(YOUR GOAL) Format every line of text in the entries below as a single JSON list of strings, one string per line, with blank lines left out.

[DATA RECORDS — start]

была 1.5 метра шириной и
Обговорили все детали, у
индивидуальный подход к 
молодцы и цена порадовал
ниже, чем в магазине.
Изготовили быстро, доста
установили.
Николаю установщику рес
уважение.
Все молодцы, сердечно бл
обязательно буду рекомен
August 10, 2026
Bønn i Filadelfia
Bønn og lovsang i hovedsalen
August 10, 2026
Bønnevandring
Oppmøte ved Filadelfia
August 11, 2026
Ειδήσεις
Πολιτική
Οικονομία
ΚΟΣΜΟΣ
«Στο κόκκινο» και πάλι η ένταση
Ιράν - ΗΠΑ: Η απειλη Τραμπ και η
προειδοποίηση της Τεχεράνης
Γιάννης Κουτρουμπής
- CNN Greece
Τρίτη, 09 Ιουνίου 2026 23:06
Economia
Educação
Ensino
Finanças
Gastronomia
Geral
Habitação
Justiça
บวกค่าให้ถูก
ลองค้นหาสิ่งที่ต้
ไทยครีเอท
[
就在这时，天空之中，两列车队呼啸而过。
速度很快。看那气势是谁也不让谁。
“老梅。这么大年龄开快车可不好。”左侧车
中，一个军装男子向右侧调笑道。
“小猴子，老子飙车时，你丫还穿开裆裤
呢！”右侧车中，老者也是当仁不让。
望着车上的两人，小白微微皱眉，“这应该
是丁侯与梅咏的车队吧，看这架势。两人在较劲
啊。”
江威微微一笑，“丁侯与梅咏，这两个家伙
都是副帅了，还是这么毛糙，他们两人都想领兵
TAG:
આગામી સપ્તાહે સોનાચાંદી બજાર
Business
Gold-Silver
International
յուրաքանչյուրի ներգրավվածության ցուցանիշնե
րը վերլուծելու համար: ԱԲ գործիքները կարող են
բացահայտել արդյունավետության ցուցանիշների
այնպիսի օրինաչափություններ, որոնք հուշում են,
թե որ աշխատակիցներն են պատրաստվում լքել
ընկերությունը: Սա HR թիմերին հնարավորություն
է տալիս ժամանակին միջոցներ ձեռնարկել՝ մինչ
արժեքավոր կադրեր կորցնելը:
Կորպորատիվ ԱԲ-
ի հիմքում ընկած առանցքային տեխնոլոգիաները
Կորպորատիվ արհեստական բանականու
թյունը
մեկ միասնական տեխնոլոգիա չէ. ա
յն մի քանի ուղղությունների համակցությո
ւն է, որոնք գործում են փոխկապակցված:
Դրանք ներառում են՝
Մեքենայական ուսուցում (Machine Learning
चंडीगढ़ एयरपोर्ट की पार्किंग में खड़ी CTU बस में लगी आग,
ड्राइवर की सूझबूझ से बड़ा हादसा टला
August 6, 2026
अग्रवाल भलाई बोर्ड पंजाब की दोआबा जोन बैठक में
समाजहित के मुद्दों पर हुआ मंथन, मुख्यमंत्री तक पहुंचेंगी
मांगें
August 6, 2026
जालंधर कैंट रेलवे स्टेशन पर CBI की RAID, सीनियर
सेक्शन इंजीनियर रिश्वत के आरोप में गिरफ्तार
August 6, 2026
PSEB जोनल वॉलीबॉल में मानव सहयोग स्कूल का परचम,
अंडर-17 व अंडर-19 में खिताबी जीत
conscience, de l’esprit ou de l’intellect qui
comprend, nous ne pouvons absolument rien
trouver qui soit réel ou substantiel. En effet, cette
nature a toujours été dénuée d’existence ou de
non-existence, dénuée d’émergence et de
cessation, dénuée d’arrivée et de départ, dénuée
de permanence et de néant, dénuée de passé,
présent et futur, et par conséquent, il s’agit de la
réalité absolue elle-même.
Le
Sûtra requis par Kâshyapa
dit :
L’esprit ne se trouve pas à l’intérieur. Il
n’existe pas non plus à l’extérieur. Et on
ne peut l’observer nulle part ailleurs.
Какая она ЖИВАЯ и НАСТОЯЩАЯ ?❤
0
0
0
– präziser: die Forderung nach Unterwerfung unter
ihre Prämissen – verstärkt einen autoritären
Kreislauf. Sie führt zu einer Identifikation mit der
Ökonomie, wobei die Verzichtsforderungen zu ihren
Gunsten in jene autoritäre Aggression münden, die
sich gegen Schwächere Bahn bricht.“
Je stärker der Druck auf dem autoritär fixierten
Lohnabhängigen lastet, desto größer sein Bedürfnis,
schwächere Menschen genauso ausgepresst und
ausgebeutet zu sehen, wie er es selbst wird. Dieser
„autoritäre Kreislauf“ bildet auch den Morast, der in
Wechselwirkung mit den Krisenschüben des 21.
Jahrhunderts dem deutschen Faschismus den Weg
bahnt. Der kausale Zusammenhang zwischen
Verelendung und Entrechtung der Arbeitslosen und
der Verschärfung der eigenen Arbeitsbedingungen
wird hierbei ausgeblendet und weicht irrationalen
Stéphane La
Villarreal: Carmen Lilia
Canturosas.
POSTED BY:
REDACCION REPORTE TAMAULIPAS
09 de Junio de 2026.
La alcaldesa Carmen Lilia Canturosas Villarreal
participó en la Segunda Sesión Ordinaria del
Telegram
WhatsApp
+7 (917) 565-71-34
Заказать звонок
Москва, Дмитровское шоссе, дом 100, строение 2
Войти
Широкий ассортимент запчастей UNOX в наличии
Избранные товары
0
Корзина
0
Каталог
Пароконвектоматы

[DATA RECORDS — finish]

(RESPONSE TO THE TASK)
[
  "была 1.5 метра шириной и",
  "Обговорили все детали, у",
  "индивидуальный подход к ",
  "молодцы и цена порадовал",
  "ниже, чем в магазине.",
  "Изготовили быстро, доста",
  "установили.",
  "Николаю установщику рес",
  "уважение.",
  "Все молодцы, сердечно бл",
  "обязательно буду рекомен",
  "August 10, 2026",
  "Bønn i Filadelfia",
  "Bønn og lovsang i hovedsalen",
  "August 10, 2026",
  "Bønnevandring",
  "Oppmøte ved Filadelfia",
  "August 11, 2026",
  "Ειδήσεις",
  "Πολιτική",
  "Οικονομία",
  "ΚΟΣΜΟΣ",
  "«Στο κόκκινο» και πάλι η ένταση",
  "Ιράν - ΗΠΑ: Η απειλη Τραμπ και η",
  "προειδοποίηση της Τεχεράνης",
  "Γιάννης Κουτρουμπής",
  "- CNN Greece",
  "Τρίτη, 09 Ιουνίου 2026 23:06",
  "Economia",
  "Educação",
  "Ensino",
  "Finanças",
  "Gastronomia",
  "Geral",
  "Habitação",
  "Justiça",
  "บวกค่าให้ถูก",
  "ลองค้นหาสิ่งที่ต้",
  "ไทยครีเอท",
  "[",
  "就在这时，天空之中，两列车队呼啸而过。",
  "速度很快。看那气势是谁也不让谁。",
  "“老梅。这么大年龄开快车可不好。”左侧车",
  "中，一个军装男子向右侧调笑道。",
  "“小猴子，老子飙车时，你丫还穿开裆裤",
  "呢！”右侧车中，老者也是当仁不让。",
  "望着车上的两人，小白微微皱眉，“这应该",
  "是丁侯与梅咏的车队吧，看这架势。两人在较劲",
  "啊。”",
  "江威微微一笑，“丁侯与梅咏，这两个家伙",
  "都是副帅了，还是这么毛糙，他们两人都想领兵",
  "TAG:",
  "આગામી સપ્તાહે સોનાચાંદી બજાર",
  "Business",
  "Gold-Silver",
  "International",
  "յուրաքանչյուրի ներգրավվածության ցուցանիշնե",
  "րը վերլուծելու համար: ԱԲ գործիքները կարող են",
  "բացահայտել արդյունավետության ցուցանիշների",
  "այնպիսի օրինաչափություններ, որոնք հուշում են,",
  "թե որ աշխատակիցներն են պատրաստվում լքել",
  "ընկերությունը: Սա HR թիմերին հնարավորություն",
  "է տալիս ժամանակին միջոցներ ձեռնարկել՝ մինչ",
  "արժեքավոր կադրեր կորցնելը:",
  "Կորպորատիվ ԱԲ-",
  "ի հիմքում ընկած առանցքային տեխնոլոգիաները",
  "Կորպորատիվ արհեստական բանականու",
  "թյունը",
  "մեկ միասնական տեխնոլոգիա չէ. ա",
  "յն մի քանի ուղղությունների համակցությո",
  "ւն է, որոնք գործում են փոխկապակցված:",
  "Դրանք ներառում են՝",
  "Մեքենայական ուսուցում (Machine Learning",
  "चंडीगढ़ एयरपोर्ट की पार्किंग में खड़ी CTU बस में लगी आग,",
  "ड्राइवर की सूझबूझ से बड़ा हादसा टला",
  "August 6, 2026",
  "अग्रवाल भलाई बोर्ड पंजाब की दोआबा जोन बैठक में",
  "समाजहित के मुद्दों पर हुआ मंथन, मुख्यमंत्री तक पहुंचेंगी",
  "मांगें",
  "August 6, 2026",
  "जालंधर कैंट रेलवे स्टेशन पर CBI की RAID, सीनियर",
  "सेक्शन इंजीनियर रिश्वत के आरोप में गिरफ्तार",
  "August 6, 2026",
  "PSEB जोनल वॉलीबॉल में मानव सहयोग स्कूल का परचम,",
  "अंडर-17 व अंडर-19 में खिताबी जीत",
  "conscience, de l’esprit ou de l’intellect qui",
  "comprend, nous ne pouvons absolument rien",
  "trouver qui soit réel ou substantiel. En effet, cette",
  "nature a toujours été dénuée d’existence ou de",
  "non-existence, dénuée d’émergence et de",
  "cessation, dénuée d’arrivée et de départ, dénuée",
  "de permanence et de néant, dénuée de passé,",
  "présent et futur, et par conséquent, il s’agit de la",
  "réalité absolue elle-même.",
  "Le",
  "Sûtra requis par Kâshyapa",
  "dit :",
  "L’esprit ne se trouve pas à l’intérieur. Il",
  "n’existe pas non plus à l’extérieur. Et on",
  "ne peut l’observer nulle part ailleurs.",
  "Какая она ЖИВАЯ и НАСТОЯЩАЯ ?❤",
  "0",
  "0",
  "0",
  "– präziser: die Forderung nach Unterwerfung unter",
  "ihre Prämissen – verstärkt einen autoritären",
  "Kreislauf. Sie führt zu einer Identifikation mit der",
  "Ökonomie, wobei die Verzichtsforderungen zu ihren",
  "Gunsten in jene autoritäre Aggression münden, die",
  "sich gegen Schwächere Bahn bricht.“",
  "Je stärker der Druck auf dem autoritär fixierten",
  "Lohnabhängigen lastet, desto größer sein Bedürfnis,",
  "schwächere Menschen genauso ausgepresst und",
  "ausgebeutet zu sehen, wie er es selbst wird. Dieser",
  "„autoritäre Kreislauf“ bildet auch den Morast, der in",
  "Wechselwirkung mit den Krisenschüben des 21.",
  "Jahrhunderts dem deutschen Faschismus den Weg",
  "bahnt. Der kausale Zusammenhang zwischen",
  "Verelendung und Entrechtung der Arbeitslosen und",
  "der Verschärfung der eigenen Arbeitsbedingungen",
  "wird hierbei ausgeblendet und weicht irrationalen",
  "Stéphane La",
  "Villarreal: Carmen Lilia",
  "Canturosas.",
  "POSTED BY:",
  "REDACCION REPORTE TAMAULIPAS",
  "09 de Junio de 2026.",
  "La alcaldesa Carmen Lilia Canturosas Villarreal",
  "participó en la Segunda Sesión Ordinaria del",
  "Telegram",
  "WhatsApp",
  "+7 (917) 565-71-34",
  "Заказать звонок",
  "Москва, Дмитровское шоссе, дом 100, строение 2",
  "Войти",
  "Широкий ассортимент запчастей UNOX в наличии",
  "Избранные товары",
  "0",
  "Корзина",
  "0",
  "Каталог",
  "Пароконвектоматы"
]